Jaspion était recroquevillé sur son petit lit, tétanisé par la faim. Il repensait douloureusement à la soirée arrosée de la semaine précédente. Des bouteilles d’alcool en n’en plus finir noircissaient la table de la boîte de nuit. Il avait jugé bon de dépenser sans compter, afin de prouver à ses camarades qu’il était une valeur sûre de la jet-set. D’ailleurs, il se faisait appeler « La tempête financière. »

Il se redressa douloureusement, afin de saisir son ordinateur et de démarrer le visionnage d’un film. Pensa-t-il, cette activité détournerait son esprit des signalements de son estomac. Mais son organisme était bien décidé à lui rappeler ses choix.

Jaspion repensa également à la sortie qu’il avait proposée à Ridette, une jeune dame qu’il convoitait superficiellement. Il n’avait pas lésiné sur les moyens pour corrompre la conscience de sa conquête : une robe, un parfum et un collier. Cependant, l’argent qu’il recevait de ses parents ne lui permettait pas de tutoyer ces excès.

Il évoluait dans un système d’emprunt que lui seul arrivait à comprendre, et duquel il arrivait toujours à s’exfiltrer.

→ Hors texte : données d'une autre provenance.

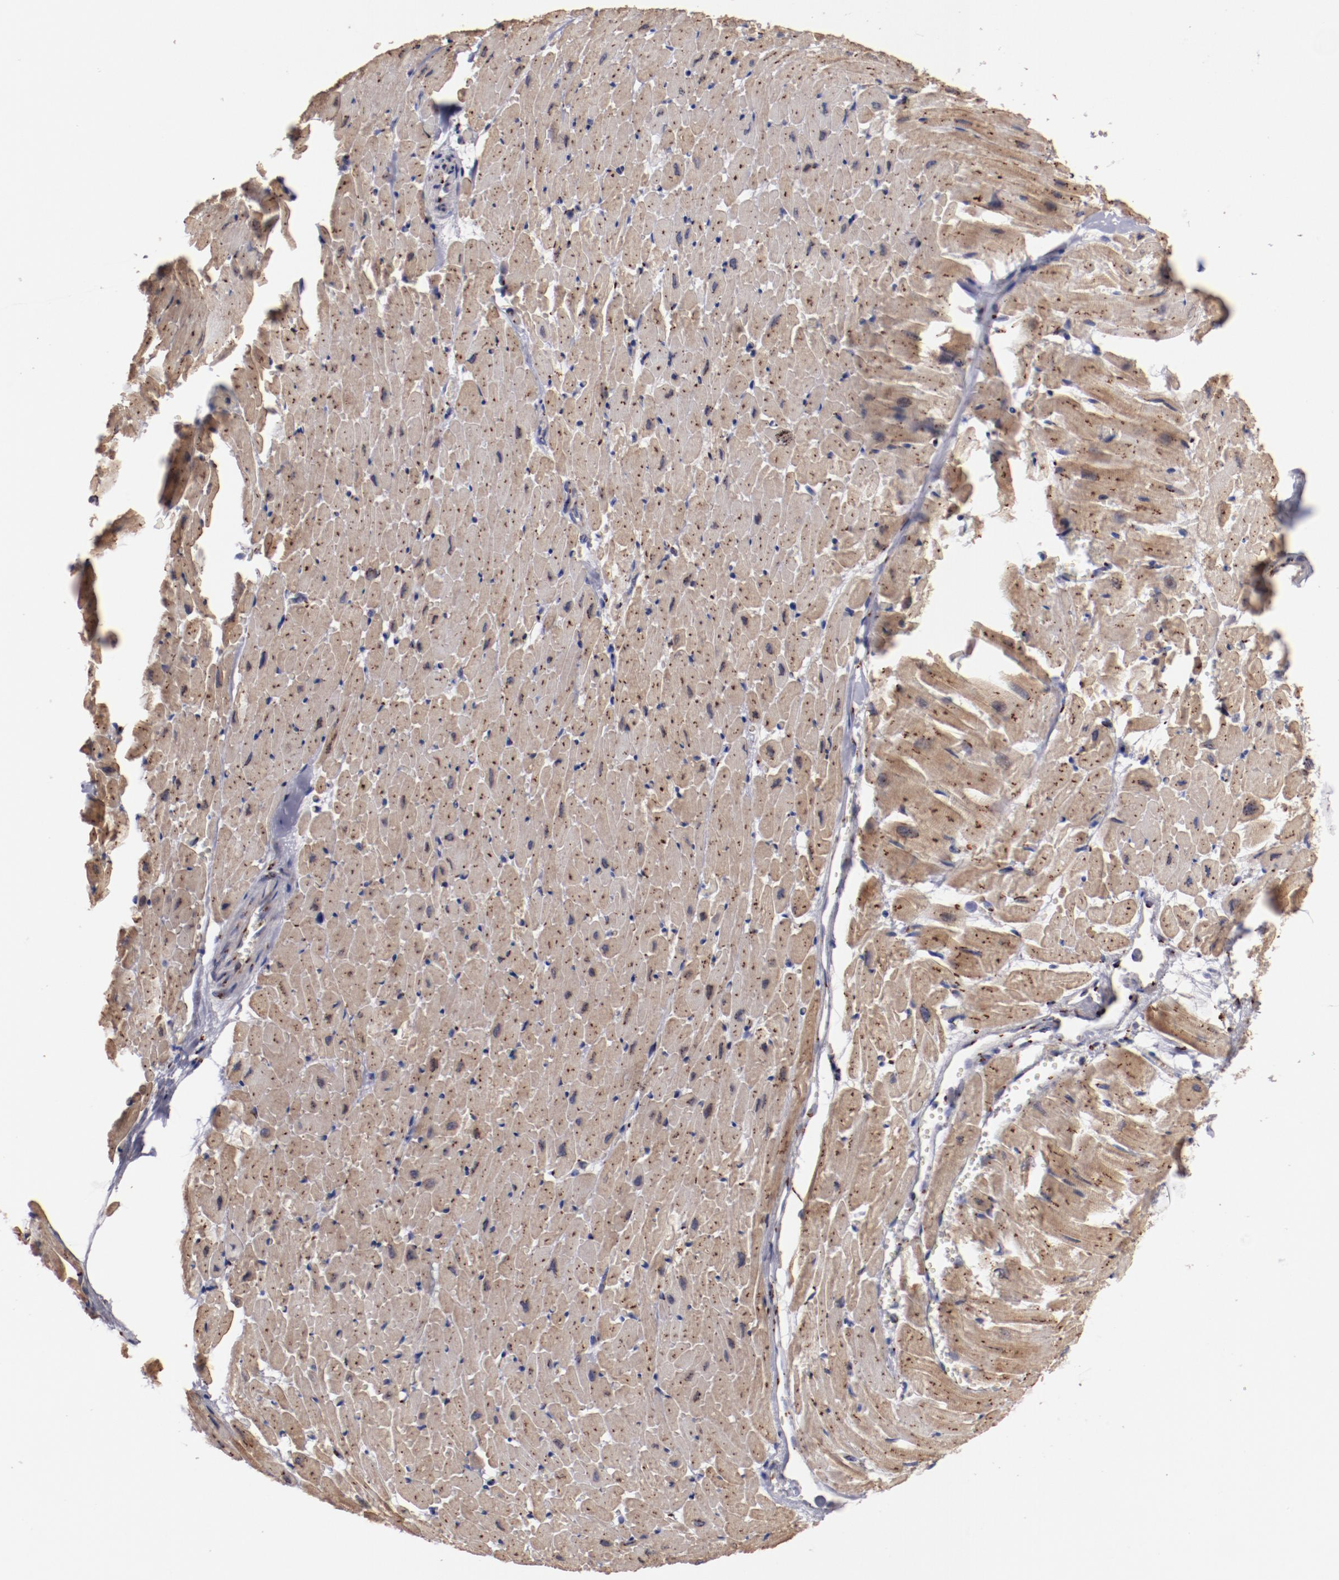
{"staining": {"intensity": "moderate", "quantity": "25%-75%", "location": "cytoplasmic/membranous"}, "tissue": "heart muscle", "cell_type": "Cardiomyocytes", "image_type": "normal", "snomed": [{"axis": "morphology", "description": "Normal tissue, NOS"}, {"axis": "topography", "description": "Heart"}], "caption": "The immunohistochemical stain labels moderate cytoplasmic/membranous expression in cardiomyocytes of normal heart muscle. (Brightfield microscopy of DAB IHC at high magnification).", "gene": "GOLIM4", "patient": {"sex": "female", "age": 19}}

Trois minutes après le début du film, ses sens lui indiquèrent qu’il valait mieux mettre un terme à l’activité. Sa vue était floue, et il ne saisissait qu’une phrase sur quatre. Ça y était. La fin. On viendrait le trouver dans sa chambre, inerte, la bouche ouverte, le ventre asséché par le manque. Il eut une pensée pour sa petite sœur Alphonsine, et il pensa à rédiger rapidement un testament pour lui léguer son ordinateur. Mais trop faible, il se résigna.

Et puis, il y eut un éclair. Il se souvint de la visite qu’il avait effectuée chez sa tante en début de mois. Elle lui avait talonné un billet de dix mille francs en guise de séparation. Avec une énergie insoupçonnable, il se mit sur ses deux pieds et entreprit des investigations dans sa penderie. Assez rapidement, il passa au peigne fin tous ses pantalons, et retrouva ce billet salvateur.

Les larmes aux yeux, il se promit de ne plus se mettre dans une situation analogue.